The fishermen were unable to locate the baby's mother after watching for several hours, so they retrieved the pup, DeCourtney said.
The fishermen took the otter to a lodge, which called the Seattle Zoo, which called the SeaLife Center, said DeCourtney, external affairs director at the center.
Pam Tuomi, a veterinarian with the center, asked Wolfe to be her temporary otter sitter. Following a recipe given to her by Tuomi, Wolfe whipped up a batch of baby sea otter formula, a blend of light cream, cod liver oil, clams, Pedialite (a bottled water for dehydrated infants) and squid.
"It really liked that bottle," said Wolfe, who estimated the otter was two to six days old and weighed 3 pounds.
Because he is so small, Elfin is considered high risk.
Young sea otters require constant attention. Elfin must be fed, bathed and groomed every two hours. Regulating his temperature is difficult, as his fur needs to be kept clean with frequent dips in a salt water bath to rinse off formula. Elfin must then be dried to avoid chilling; drying can take an hour or more.

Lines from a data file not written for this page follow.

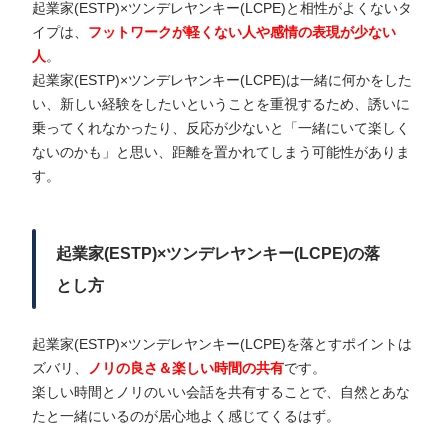
起業家(ESTP)×ツンデレヤンキー(LCPE)と相性がよくないタ
イプは、
フ
ットワ
ークが軽くない人や感情の表現が少ない
人
。
起業家(ESTP)×ツンデレヤンキー(LCPE)は一緒に何かをした
い、新しい経験をしたいということを重視するため、誘いに
乗ってくれなかったり、反応が少ないと「一緒にいて楽しく
ないのかも」と思い、距離を置かれてしまう可能性がありま
す。
起業家(ESTP)×ツンデレヤンキー(LCPE)の落
とし方
起業家(ESTP)×ツンデレヤンキー(LCPE)を落とすポイントは
ズバリ、
ノリの良さ＆楽しい時間の共有
です。
楽しい時間とノリのいい会話を共有することで、自然とあな
たと一緒にいるのが居心地よく感じてくるはず。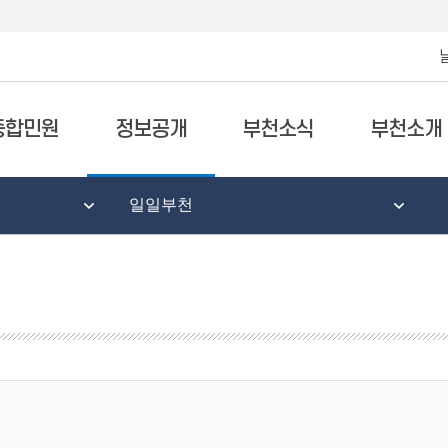
종합민원
정보공개
부천소식
부천소개
일일부천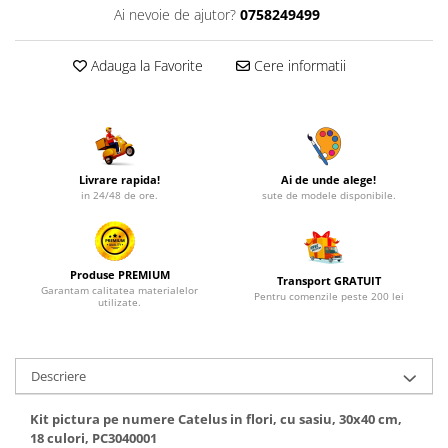
Ai nevoie de ajutor?
0758249499
Adauga la Favorite
Cere informatii
Livrare rapida!
Ai de unde alege!
in 24/48 de ore.
sute de modele disponibile.
Produse PREMIUM
Transport GRATUIT
Garantam calitatea materialelor
Pentru comenzile peste 200 lei
utilizate.
Descriere
Kit pictura pe numere Catelus in flori, cu sasiu, 30x40 cm,
18 culori, PC3040001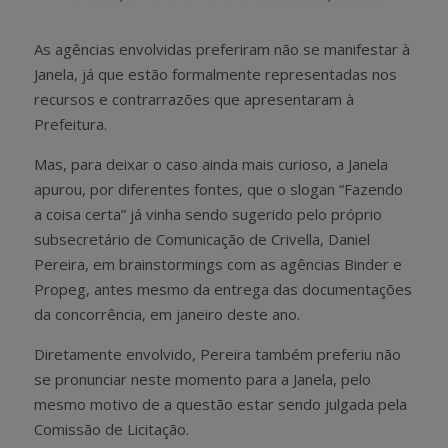
As agências envolvidas preferiram não se manifestar à
Janela, já que estão formalmente representadas nos
recursos e contrarrazões que apresentaram à
Prefeitura.
Mas, para deixar o caso ainda mais curioso, a Janela
apurou, por diferentes fontes, que o slogan “Fazendo
a coisa certa” já vinha sendo sugerido pelo próprio
subsecretário de Comunicação de Crivella, Daniel
Pereira, em brainstormings com as agências Binder e
Propeg, antes mesmo da entrega das documentações
da concorrência, em janeiro deste ano.
Diretamente envolvido, Pereira também preferiu não
se pronunciar neste momento para a Janela, pelo
mesmo motivo de a questão estar sendo julgada pela
Comissão de Licitação.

To avoid overheating, he sleeps on a bed of water-filled bags, which simulates wave motion. Once Elfin reaches six weeks old, he will begin to groom himself and can be weaned, DeCourtney said.

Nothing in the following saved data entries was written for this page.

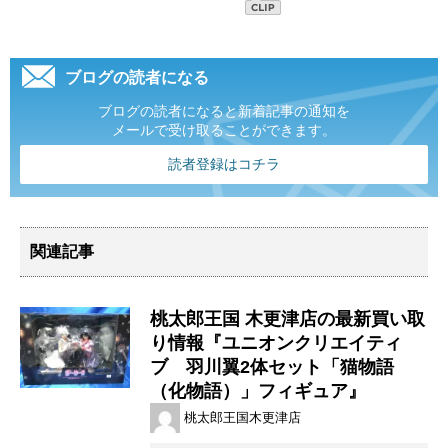
ブログの読者になる
ブログの読者になると新着記事の通知を
メールで受け取ることができます。
読者登録はコチラ
関連記事
桃太郎王国 木更津店の最新買い取
り情報『ユニオンクリエイティ
ブ 羽川翼2体セット「猫物語
（化物語）」フィギュア』
桃太郎王国木更津店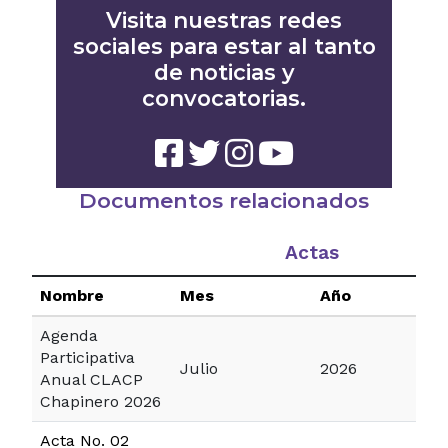
Visita nuestras redes
sociales para estar al tanto
de noticias y
convocatorias.
Documentos relacionados
Actas
Nombre
Mes
Año
Agenda
Participativa
Julio
2026
Anual CLACP
Chapinero 2026
Acta No. 02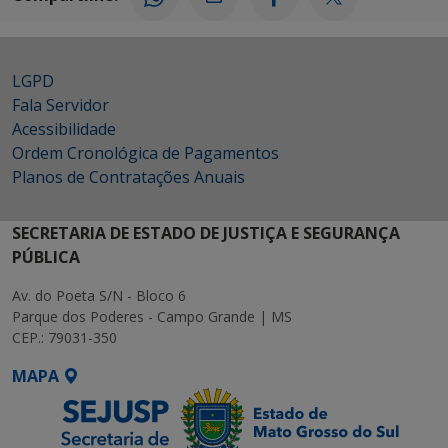
LGPD
Fala Servidor
Acessibilidade
Ordem Cronológica de Pagamentos
Planos de Contratações Anuais
SECRETARIA DE ESTADO DE JUSTIÇA E SEGURANÇA
PÚBLICA
Av. do Poeta S/N - Bloco 6
Parque dos Poderes - Campo Grande | MS
CEP.: 79031-350
MAPA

SeaLife Center rehabilitation coordinator/veterinarian Natalie Noll said Elfin will not be returned to the sea if he survives.
"It is not possible with young sea otters. The constant care and handling they require imprints a strong association with people," she said.

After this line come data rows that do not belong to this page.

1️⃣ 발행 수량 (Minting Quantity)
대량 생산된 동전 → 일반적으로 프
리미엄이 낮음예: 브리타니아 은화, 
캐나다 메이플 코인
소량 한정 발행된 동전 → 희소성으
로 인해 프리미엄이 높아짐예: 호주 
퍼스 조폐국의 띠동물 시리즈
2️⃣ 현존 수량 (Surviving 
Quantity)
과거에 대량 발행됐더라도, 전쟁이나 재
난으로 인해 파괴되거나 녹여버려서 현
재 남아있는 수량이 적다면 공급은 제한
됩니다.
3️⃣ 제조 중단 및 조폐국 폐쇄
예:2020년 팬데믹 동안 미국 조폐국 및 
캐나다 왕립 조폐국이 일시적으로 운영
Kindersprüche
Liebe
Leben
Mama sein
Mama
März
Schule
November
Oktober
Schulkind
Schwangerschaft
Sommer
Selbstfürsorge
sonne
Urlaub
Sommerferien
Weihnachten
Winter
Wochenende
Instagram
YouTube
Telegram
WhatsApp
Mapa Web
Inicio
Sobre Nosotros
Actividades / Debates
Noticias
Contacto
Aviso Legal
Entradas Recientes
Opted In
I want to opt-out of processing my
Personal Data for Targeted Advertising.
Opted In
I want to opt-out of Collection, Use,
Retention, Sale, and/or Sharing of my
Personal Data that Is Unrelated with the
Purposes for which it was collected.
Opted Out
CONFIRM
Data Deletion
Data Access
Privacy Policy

Because the center does not have a sea otter habitat, staff are assisting the U.S. Fish and Wildlife Service in finding a permanent home for Elfin. Only eight facilities in the world have lodging suitable for northern sea otters, said Lee Kellar, husbandry director at the center. "We hope to find him a home where he will fit into a captive breeding management program and can be properly socialized."